Data Miner Recipes - Options Tab

The Options tab of Data Miner Recipes is used to set global options for recipes. Since most of these options are applied to the Data preparation step, they should be set prior to starting work on a new recipe. Modifications to the values on this tab only apply to the current recipe unless the Save defaults button is clicked.

Data Miner Recipes automatically samples data for analyses on large data sets. Sampling is used when the file size is large or the number of variables times the number of cases is large. This tab contains options that define a large data set.

Global settings.

Attach input file to Project Workbook on saving if file size is less than. Statistica includes the data file used in the Data preparation step in the Report on saving the project. By default, data files that are 20 kilobytes or smaller are included. The maximum file size that will be included is 10,000 kilobytes. The input file will be attached to the Project Workbook on save, but will NOT be embedded into the Project Workbook. To review the input file after opening the project, select View data file from the Report button drop-down list (located on the Steps tab).
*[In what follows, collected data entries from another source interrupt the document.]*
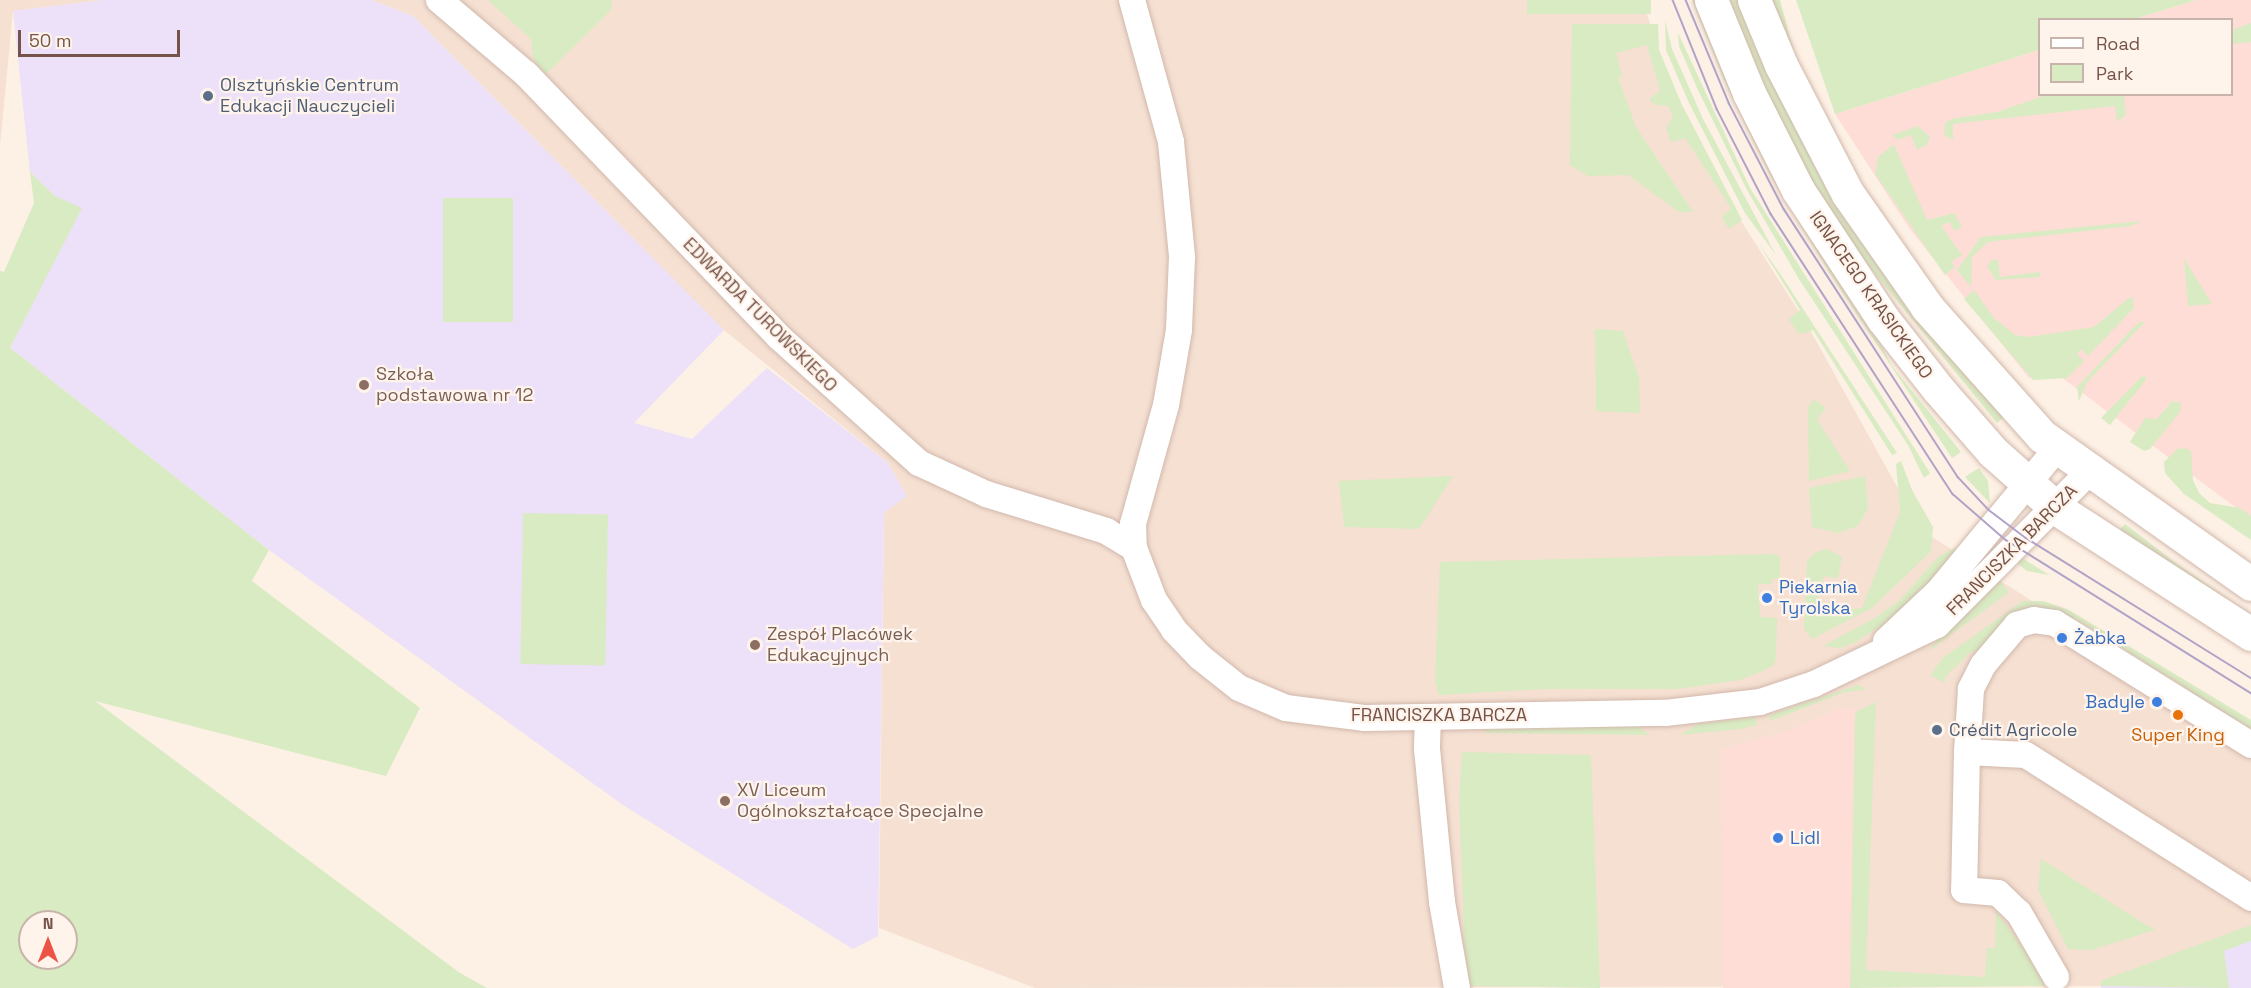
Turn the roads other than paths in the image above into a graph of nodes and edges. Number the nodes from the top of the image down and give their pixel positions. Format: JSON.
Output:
{"nodes":[{"id":1,"x":439,"y":0,"type":"edge"},
{"id":2,"x":1132,"y":0,"type":"edge"},
{"id":3,"x":1711,"y":0,"type":"edge"},
{"id":4,"x":1754,"y":0,"type":"edge"},
{"id":5,"x":2057,"y":448,"type":"junction"},
{"id":6,"x":2089,"y":472,"type":"junction"},
{"id":7,"x":2025,"y":482,"type":"junction"},
{"id":8,"x":2056,"y":508,"type":"junction"},
{"id":9,"x":1134,"y":548,"type":"junction"},
{"id":10,"x":2251,"y":584,"type":"edge"},
{"id":11,"x":2251,"y":634,"type":"edge"},
{"id":12,"x":1869,"y":658,"type":"junction"},
{"id":13,"x":1428,"y":717,"type":"junction"},
{"id":14,"x":2251,"y":745,"type":"edge"},
{"id":15,"x":1967,"y":752,"type":"junction"},
{"id":16,"x":2251,"y":898,"type":"edge"},
{"id":17,"x":2056,"y":977,"type":"dead end"},
{"id":18,"x":1456,"y":988,"type":"edge"}],
"edges":[{"from":1,"to":9,"type":"street","name":"EDWARDA TUROWSKIEGO"},
{"from":2,"to":9,"type":"street","name":"FRANCISZKA BARCZA"},
{"from":3,"to":7,"type":"main road","name":"IGNACEGO KRASICKIEGO"},
{"from":4,"to":5,"type":"main road","name":"IGNACEGO KRASICKIEGO"},
{"from":5,"to":6,"type":"main road","name":"IGNACEGO KRASICKIEGO"},
{"from":5,"to":7,"type":"street","name":"FRANCISZKA BARCZA"},
{"from":6,"to":8,"type":"street","name":"FRANCISZKA BARCZA"},
{"from":6,"to":10,"type":"main road","name":"IGNACEGO KRASICKIEGO"},
{"from":7,"to":8,"type":"main road","name":"IGNACEGO KRASICKIEGO"},
{"from":7,"to":12,"type":"street","name":"FRANCISZKA BARCZA"},
{"from":8,"to":11,"type":"main road","name":"IGNACEGO KRASICKIEGO"},
{"from":8,"to":12,"type":"street","name":"FRANCISZKA BARCZA"},
{"from":9,"to":13,"type":"street","name":"FRANCISZKA BARCZA"},
{"from":12,"to":13,"type":"street","name":"FRANCISZKA BARCZA"},
{"from":13,"to":18,"type":"street"},
{"from":14,"to":15,"type":"street"},
{"from":15,"to":16,"type":"street"},
{"from":15,"to":17,"type":"street"}]}
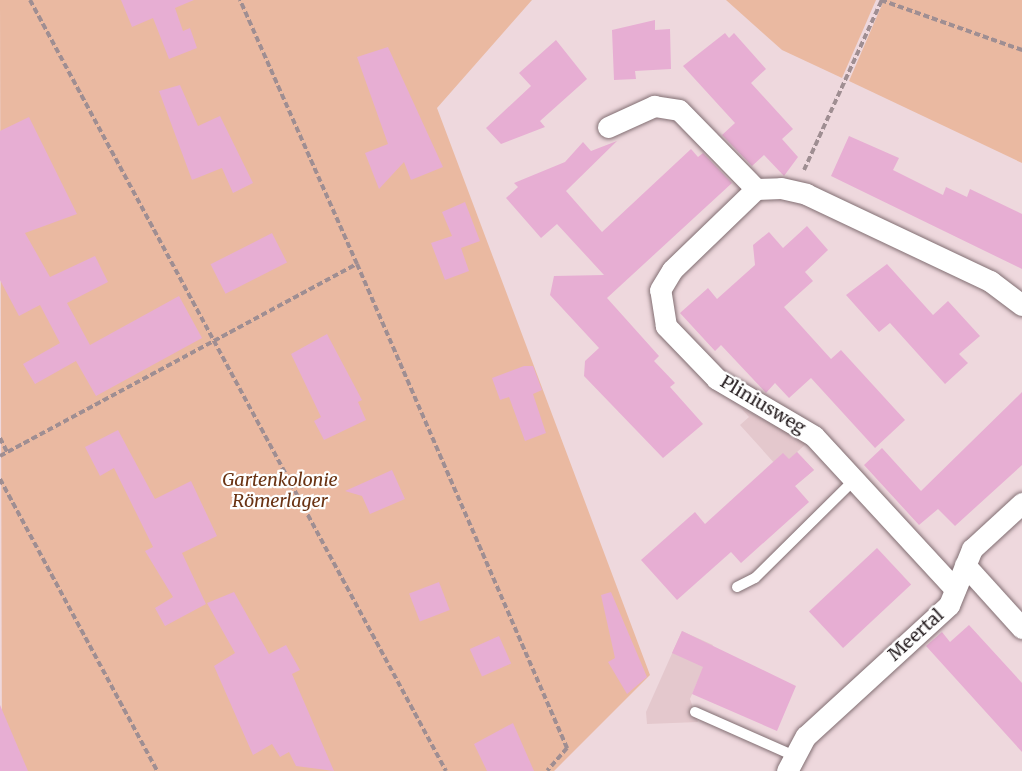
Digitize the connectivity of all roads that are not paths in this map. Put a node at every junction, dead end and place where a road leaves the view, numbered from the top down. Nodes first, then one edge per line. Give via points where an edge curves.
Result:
1 (608, 126) dead end
2 (756, 189) junction
3 (1022, 305) edge
4 (855, 479) junction
5 (1022, 503) edge
6 (965, 566) junction
7 (737, 587) dead end
8 (956, 589) junction
9 (1022, 628) edge
10 (695, 712) dead end
11 (790, 763) edge

1 - 2 street via 654,106 679,110
2 - 3 street via 795,190 990,281
2 - 4 street, Pliniusweg via 667,276 659,300 663,320 726,387 814,436
4 - 7 lane via 754,578
4 - 8 street, Pliniusweg
5 - 6 street, Meertal via 972,549
6 - 8 street, Meertal
6 - 9 street
8 - 11 street, Meertal via 949,605 826,716
10 - 11 lane, Meertal

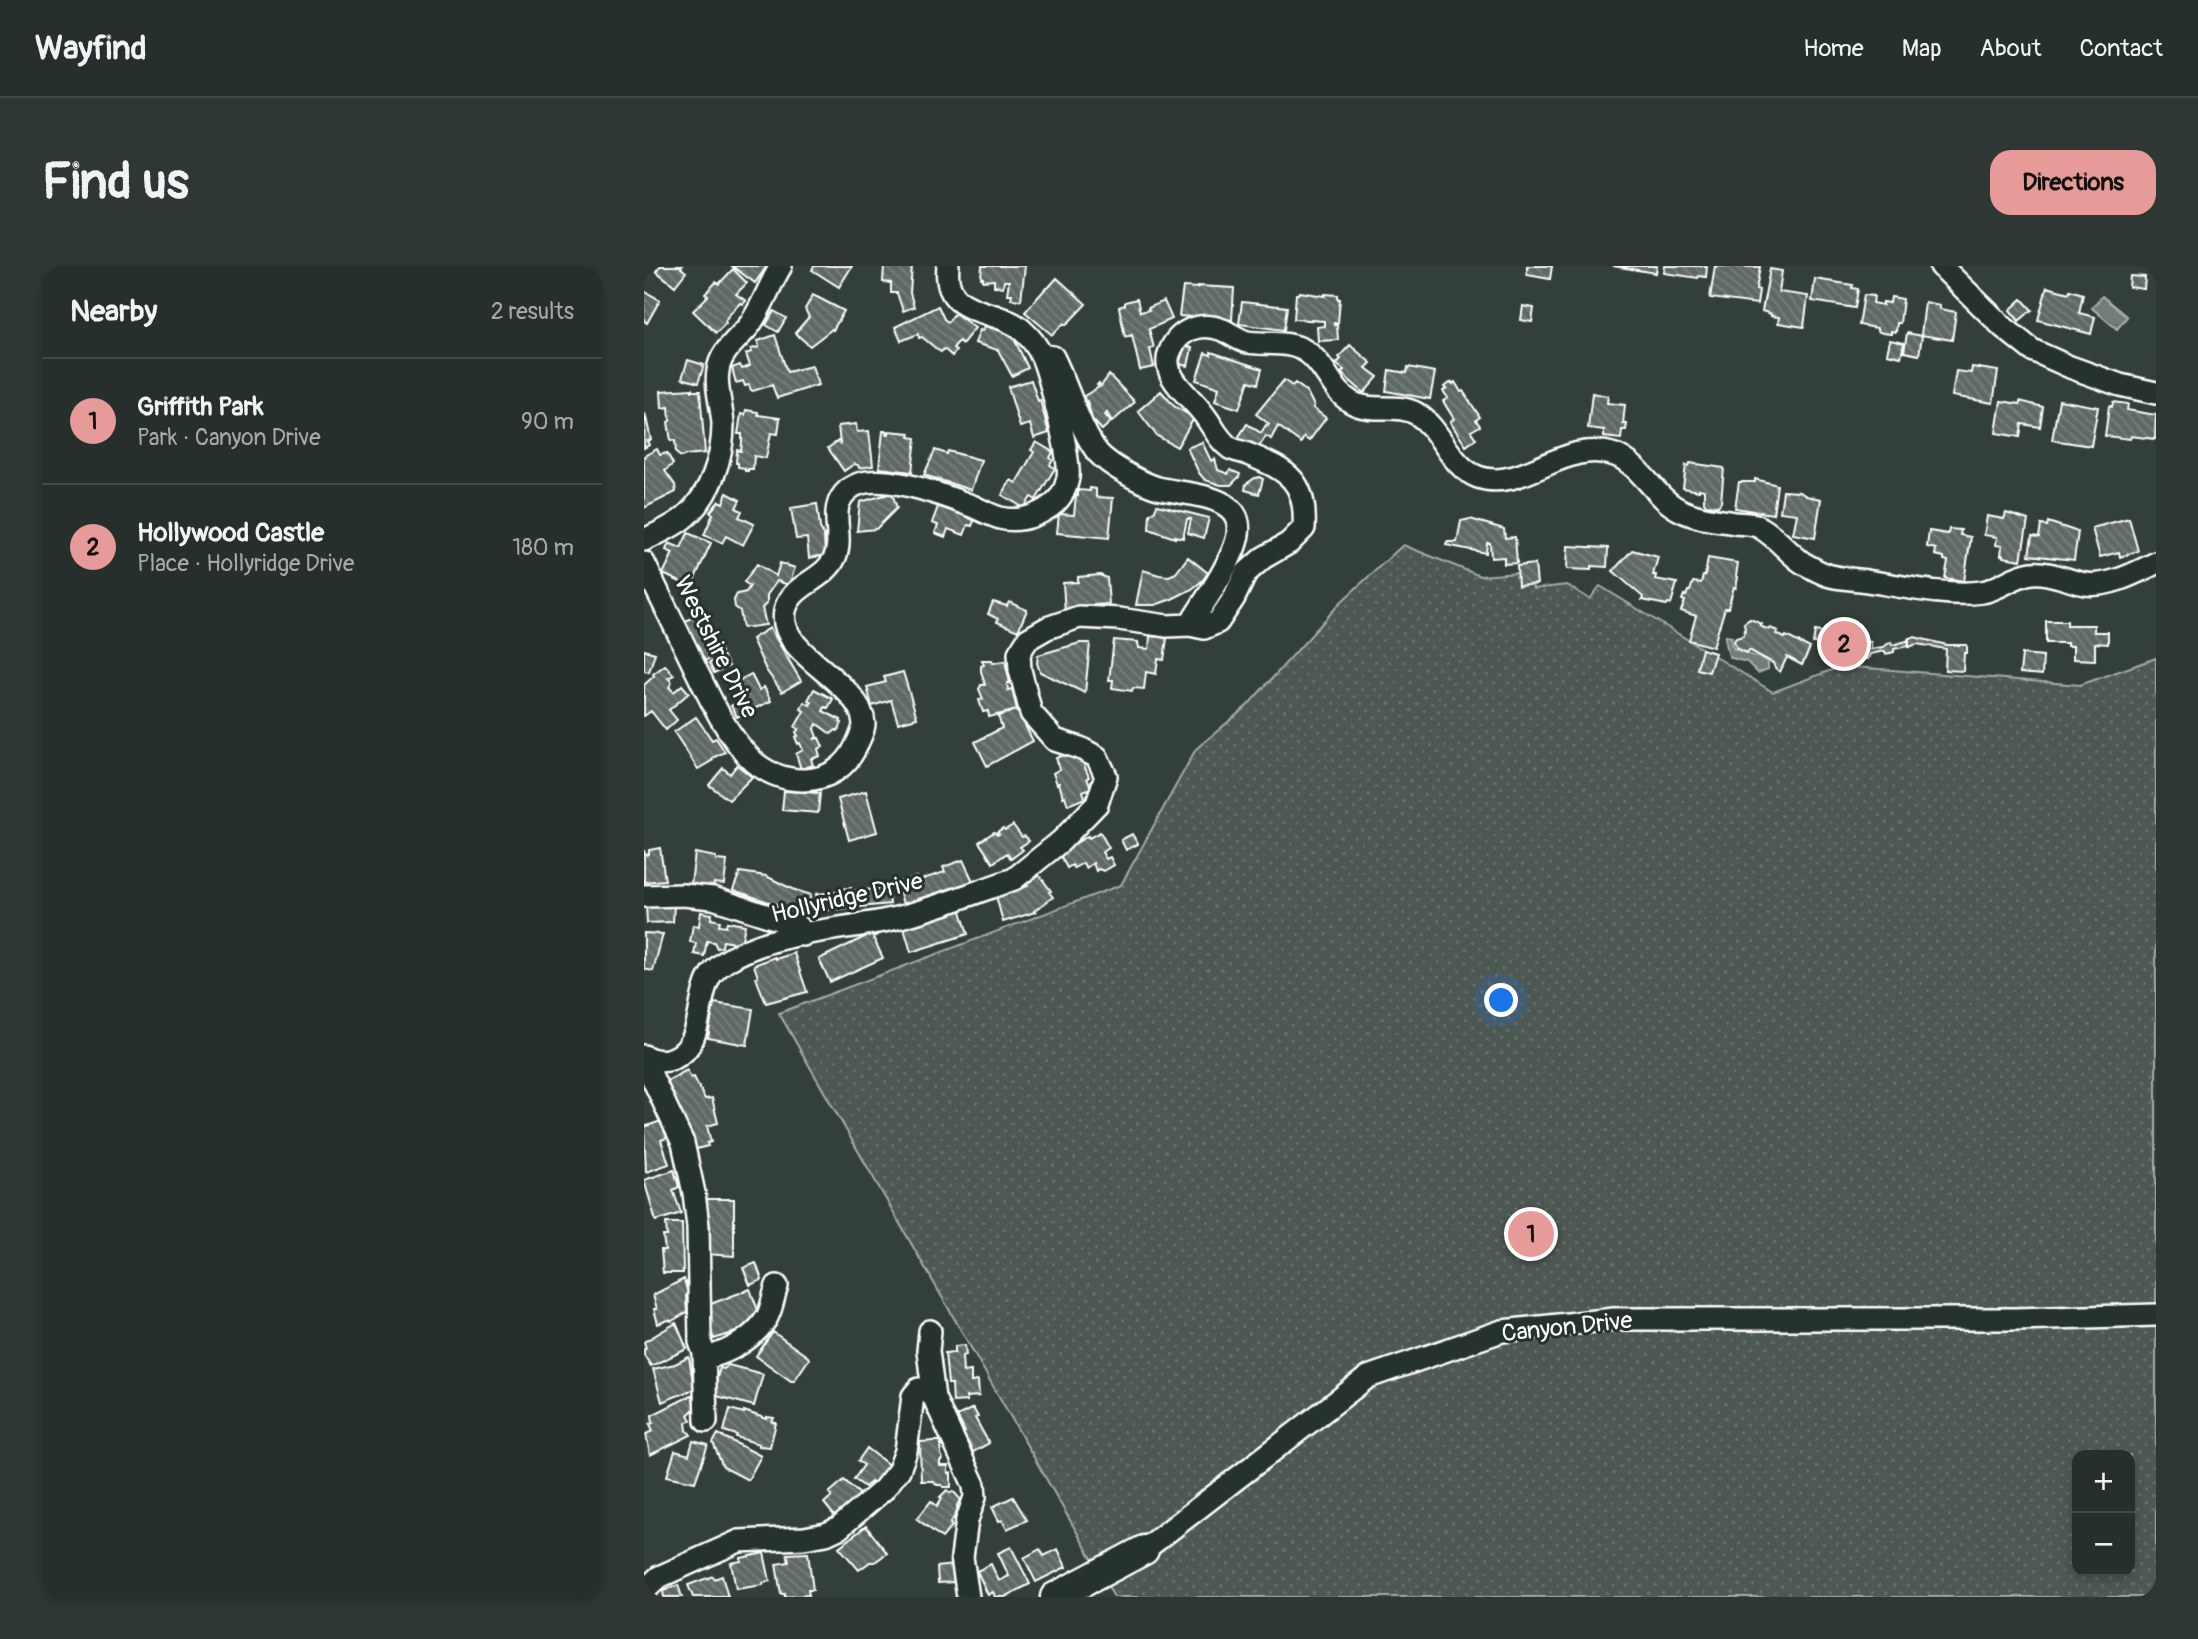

Use default sampling. By default, large data sources are sampled when the file size is greater than 10 megabytes or the number of variables times the number of cases is greater than 200,000. Clear this check box if you want to define different values using the options described below.

Data size for efficient processing user defined.

Enable automatic sampling if file size exceeds. This option only impacts the recipe when the Use default sampling check box (described above) is not selected. When you want to change the definition of a large data set for automatic sampling, enter the value here. By default it is set to 10 megabytes. A large data set can be defined as 1 to 500 megabytes.

Enable automatic sampling if Number of Variables * Number of Cases exceeds. This option only impacts the recipe when the Use default sampling check box is not selected. When you want to change the definition of a large data set for automatic sampling, enter the value here. By default it is set to 200,000. A large data set can be defined as 10,000 to 2,147,483,647.

Generate C/C++ code for models. Select this check box to create C/C++ code for the models that were generated on the Model building step. The code can be viewed in the Deployment step.

Reset defaults. Click this button to reset the values to their original default settings.

Save defaults. Click this button to retain the settings for future recipes.